**Assignment:** When you reach the line below that has "14: (114, 5, 5.52)", start returning lines exactly, and stop after the line that has "45: (285, 120, 2.35)"; skip the pictures.

**Records for processing:**
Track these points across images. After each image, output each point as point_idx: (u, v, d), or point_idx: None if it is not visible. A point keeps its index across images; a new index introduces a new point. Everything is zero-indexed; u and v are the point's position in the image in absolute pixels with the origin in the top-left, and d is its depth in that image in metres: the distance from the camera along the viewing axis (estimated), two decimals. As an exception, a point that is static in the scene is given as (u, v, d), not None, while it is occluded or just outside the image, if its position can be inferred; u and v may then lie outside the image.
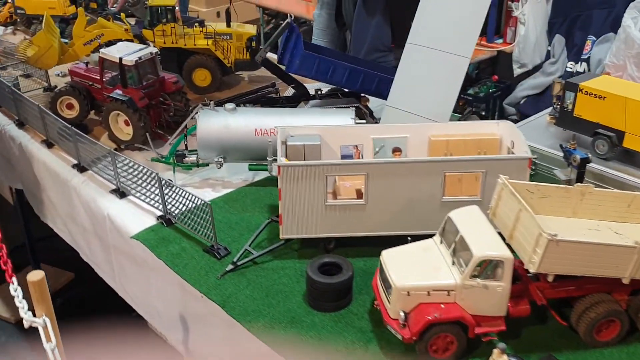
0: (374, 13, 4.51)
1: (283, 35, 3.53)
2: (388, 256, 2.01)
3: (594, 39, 5.37)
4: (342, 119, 2.80)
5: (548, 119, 3.30)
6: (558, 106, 3.27)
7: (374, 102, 3.51)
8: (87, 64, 3.57)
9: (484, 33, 6.59)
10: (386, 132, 2.56)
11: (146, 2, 3.93)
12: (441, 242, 2.01)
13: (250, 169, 2.93)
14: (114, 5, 5.52)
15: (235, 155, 2.88)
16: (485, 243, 1.85)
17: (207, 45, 3.89)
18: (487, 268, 1.86)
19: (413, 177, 2.24)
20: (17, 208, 4.49)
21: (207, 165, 2.94)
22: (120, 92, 3.21)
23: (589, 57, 5.28)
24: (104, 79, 3.34)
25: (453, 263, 1.91)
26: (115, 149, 3.30)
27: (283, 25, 3.36)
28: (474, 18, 2.79)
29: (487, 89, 6.59)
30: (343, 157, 2.61)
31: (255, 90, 3.49)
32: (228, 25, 4.01)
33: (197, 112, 2.90)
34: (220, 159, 2.85)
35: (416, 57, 2.97)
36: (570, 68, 5.36)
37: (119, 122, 3.29)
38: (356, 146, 2.60)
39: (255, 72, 4.10)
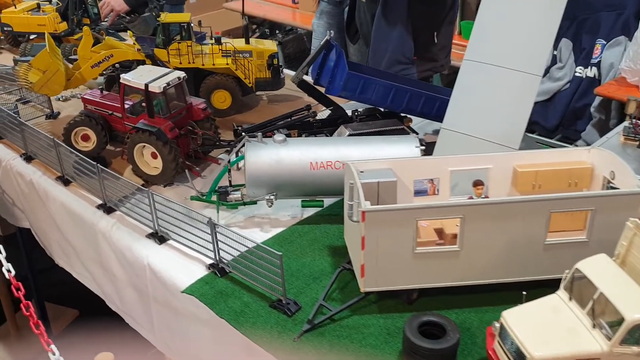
0: (394, 23, 4.26)
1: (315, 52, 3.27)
2: (512, 319, 1.74)
3: (604, 42, 5.22)
4: (406, 147, 2.54)
5: (622, 140, 3.09)
6: (635, 127, 3.07)
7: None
8: (101, 89, 3.23)
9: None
10: (465, 163, 2.30)
11: (157, 20, 3.61)
12: (570, 299, 1.77)
13: (303, 206, 2.65)
14: (105, 20, 5.19)
15: (288, 191, 2.59)
16: (635, 303, 1.62)
17: (227, 64, 3.60)
18: (636, 331, 1.62)
19: (514, 217, 1.99)
20: (19, 240, 4.15)
21: (255, 203, 2.66)
22: (146, 122, 2.90)
23: (599, 61, 5.14)
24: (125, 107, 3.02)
25: (594, 326, 1.67)
26: (143, 185, 3.00)
27: (322, 42, 3.08)
28: (545, 29, 2.55)
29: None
30: (417, 193, 2.35)
31: (288, 114, 3.21)
32: (247, 41, 3.72)
33: (243, 145, 2.60)
34: (271, 197, 2.56)
35: (476, 75, 2.71)
36: (579, 73, 5.21)
37: (144, 155, 2.97)
38: (431, 180, 2.35)
39: (275, 91, 3.82)
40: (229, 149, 3.08)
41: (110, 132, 3.14)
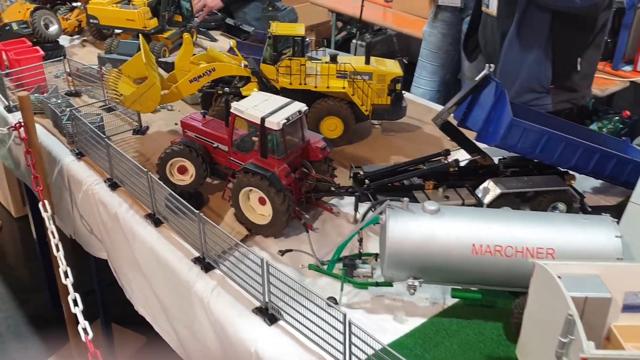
0: (531, 46, 3.64)
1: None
2: None
3: None
4: (602, 235, 1.96)
5: None
6: None
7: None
8: (204, 114, 2.74)
9: (609, 57, 5.70)
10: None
11: (268, 31, 3.09)
12: None
13: (454, 296, 2.10)
14: (196, 16, 4.72)
15: (437, 277, 2.05)
16: None
17: (344, 88, 3.07)
18: None
19: None
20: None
21: (391, 285, 2.12)
22: (257, 162, 2.40)
23: None
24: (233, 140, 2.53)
25: None
26: (247, 236, 2.51)
27: (478, 78, 2.53)
28: None
29: (614, 126, 5.70)
30: (625, 308, 1.78)
31: (421, 159, 2.66)
32: (367, 61, 3.17)
33: (381, 212, 2.07)
34: (414, 283, 2.02)
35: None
36: None
37: (251, 199, 2.48)
38: (646, 293, 1.78)
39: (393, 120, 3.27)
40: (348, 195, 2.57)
41: (212, 164, 2.66)
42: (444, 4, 4.83)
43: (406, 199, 2.04)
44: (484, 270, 1.98)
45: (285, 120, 2.35)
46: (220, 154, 2.61)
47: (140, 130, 3.24)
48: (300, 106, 2.45)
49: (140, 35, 3.32)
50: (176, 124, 3.34)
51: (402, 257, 2.00)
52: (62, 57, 3.81)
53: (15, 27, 4.03)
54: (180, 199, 2.36)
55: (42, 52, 3.65)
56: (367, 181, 2.54)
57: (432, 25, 4.98)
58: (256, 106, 2.44)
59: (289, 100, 2.50)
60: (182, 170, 2.64)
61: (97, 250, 3.05)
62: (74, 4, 4.89)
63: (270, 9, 3.55)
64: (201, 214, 2.23)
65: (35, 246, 4.53)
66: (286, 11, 3.71)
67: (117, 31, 4.24)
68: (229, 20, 4.67)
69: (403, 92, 3.17)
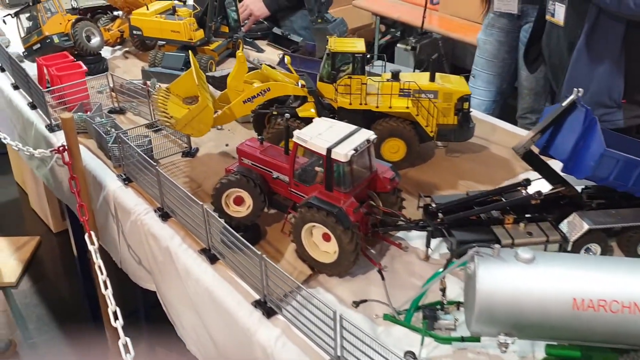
0: (602, 57, 3.37)
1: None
2: None
3: None
4: None
5: None
6: None
7: None
8: (261, 140, 2.54)
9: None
10: None
11: (326, 47, 2.87)
12: None
13: (549, 353, 1.87)
14: (242, 25, 4.54)
15: (532, 333, 1.83)
16: None
17: (407, 108, 2.85)
18: None
19: None
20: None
21: (479, 340, 1.90)
22: (321, 196, 2.19)
23: None
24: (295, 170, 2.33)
25: None
26: (310, 275, 2.32)
27: (567, 102, 2.29)
28: None
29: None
30: None
31: (497, 190, 2.43)
32: (432, 78, 2.95)
33: (470, 259, 1.85)
34: (506, 340, 1.80)
35: None
36: None
37: (314, 235, 2.29)
38: None
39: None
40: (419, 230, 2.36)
41: (270, 194, 2.46)
42: (500, 10, 4.57)
43: (497, 245, 1.81)
44: (586, 327, 1.75)
45: (353, 152, 2.14)
46: (279, 184, 2.41)
47: (190, 153, 3.07)
48: (368, 134, 2.24)
49: (190, 52, 3.15)
50: (227, 145, 3.17)
51: (493, 312, 1.78)
52: (105, 73, 3.66)
53: (56, 40, 3.90)
54: (238, 236, 2.17)
55: (84, 68, 3.49)
56: (440, 214, 2.31)
57: (488, 32, 4.72)
58: (320, 135, 2.23)
59: (355, 127, 2.29)
60: (239, 201, 2.45)
61: (145, 282, 2.88)
62: (115, 13, 4.75)
63: (319, 20, 3.35)
64: (263, 255, 2.03)
65: (77, 264, 4.40)
66: (336, 23, 3.49)
67: (160, 42, 4.08)
68: (276, 30, 4.47)
69: (471, 110, 2.94)
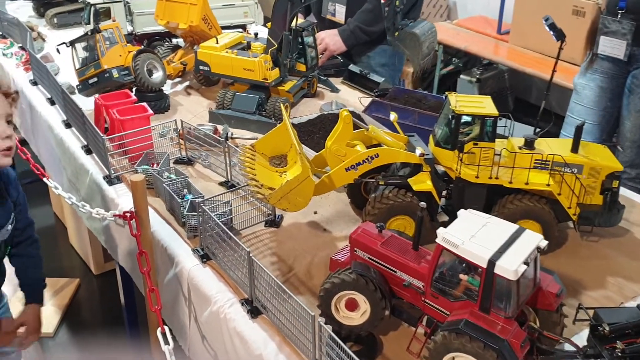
0: None
1: None
2: None
3: None
4: None
5: None
6: None
7: None
8: (380, 228, 2.04)
9: None
10: None
11: (451, 108, 2.34)
12: None
13: None
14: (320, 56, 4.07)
15: None
16: None
17: (548, 185, 2.34)
18: None
19: None
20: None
21: None
22: (474, 320, 1.69)
23: None
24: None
25: None
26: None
27: None
28: None
29: None
30: None
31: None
32: (575, 148, 2.42)
33: None
34: None
35: None
36: None
37: (455, 363, 1.79)
38: None
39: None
40: None
41: (392, 297, 1.97)
42: (604, 53, 4.06)
43: None
44: None
45: (524, 267, 1.64)
46: (409, 291, 1.91)
47: (275, 222, 2.58)
48: (537, 240, 1.74)
49: (282, 105, 2.68)
50: (315, 212, 2.69)
51: None
52: (167, 113, 3.22)
53: (115, 74, 3.46)
54: (350, 351, 1.68)
55: (150, 111, 3.04)
56: (618, 343, 1.79)
57: (588, 76, 4.22)
58: (474, 237, 1.74)
59: (515, 227, 1.79)
60: (352, 305, 1.96)
61: None
62: (175, 41, 4.32)
63: (396, 33, 2.86)
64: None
65: (124, 314, 3.93)
66: (421, 26, 3.00)
67: (229, 81, 3.63)
68: (353, 67, 4.00)
69: (620, 188, 2.42)
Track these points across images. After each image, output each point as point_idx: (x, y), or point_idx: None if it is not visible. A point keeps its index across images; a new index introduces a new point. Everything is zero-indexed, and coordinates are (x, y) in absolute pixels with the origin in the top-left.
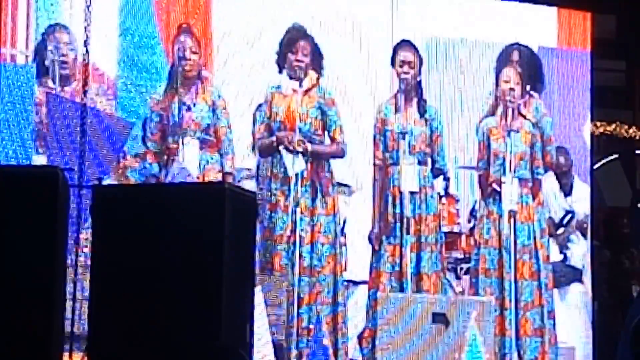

**Response box:**
14: (114, 5, 5.52)
15: (235, 155, 2.88)
16: (485, 243, 1.85)
17: (207, 45, 3.89)
18: (487, 268, 1.86)
19: (413, 177, 2.24)
20: (17, 208, 4.49)
21: (207, 165, 2.94)
22: (120, 92, 3.21)
23: (589, 57, 5.28)
24: (104, 79, 3.34)
25: (453, 263, 1.91)
26: (115, 149, 3.30)
27: (283, 25, 3.36)
28: (474, 18, 2.79)
29: (487, 89, 6.59)
30: (343, 157, 2.61)
31: (255, 90, 3.49)
32: (228, 25, 4.01)
33: (197, 112, 2.90)
34: (220, 159, 2.85)
35: (416, 57, 2.97)
36: (570, 68, 5.36)
37: (119, 122, 3.29)
38: (356, 146, 2.60)
39: (255, 72, 4.10)
0: (394, 23, 4.26)
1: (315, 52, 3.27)
2: (512, 319, 1.74)
3: (604, 42, 5.22)
4: (406, 147, 2.54)
5: (622, 140, 3.09)
6: (635, 127, 3.07)
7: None
8: (101, 89, 3.23)
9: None
10: (465, 163, 2.30)
11: (157, 20, 3.61)
12: (570, 299, 1.77)
13: (303, 206, 2.65)
14: (105, 20, 5.19)
15: (288, 191, 2.59)
16: (635, 303, 1.62)
17: (227, 64, 3.60)
18: (636, 331, 1.62)
19: (514, 217, 1.99)
20: (19, 240, 4.15)
21: (255, 203, 2.66)
22: (146, 122, 2.90)
23: (599, 61, 5.14)
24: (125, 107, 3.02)
25: (594, 326, 1.67)
26: (143, 185, 3.00)
27: (322, 42, 3.08)
28: (545, 29, 2.55)
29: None
30: (417, 193, 2.35)
31: (288, 114, 3.21)
32: (247, 41, 3.72)
33: (243, 145, 2.60)
34: (271, 197, 2.56)
35: (476, 75, 2.71)
36: (579, 73, 5.21)
37: (144, 155, 2.97)
38: (431, 180, 2.35)
39: (275, 91, 3.82)
40: (229, 149, 3.08)
41: (110, 132, 3.14)
0: (531, 46, 3.64)
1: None
2: None
3: None
4: (602, 235, 1.96)
5: None
6: None
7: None
8: (204, 114, 2.74)
9: (609, 57, 5.70)
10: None
11: (268, 31, 3.09)
12: None
13: (454, 296, 2.10)
14: (196, 16, 4.72)
15: (437, 277, 2.05)
16: None
17: (344, 88, 3.07)
18: None
19: None
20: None
21: (391, 285, 2.12)
22: (257, 162, 2.40)
23: None
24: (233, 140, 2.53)
25: None
26: (247, 236, 2.51)
27: (478, 78, 2.53)
28: None
29: (614, 126, 5.70)
30: (625, 308, 1.78)
31: (421, 159, 2.66)
32: (367, 61, 3.17)
33: (381, 212, 2.07)
34: (414, 283, 2.02)
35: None
36: None
37: (251, 199, 2.48)
38: (646, 293, 1.78)
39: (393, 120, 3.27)
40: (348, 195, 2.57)
41: (212, 164, 2.66)
42: (444, 4, 4.83)
43: (406, 199, 2.04)
44: (484, 270, 1.98)
45: (285, 120, 2.35)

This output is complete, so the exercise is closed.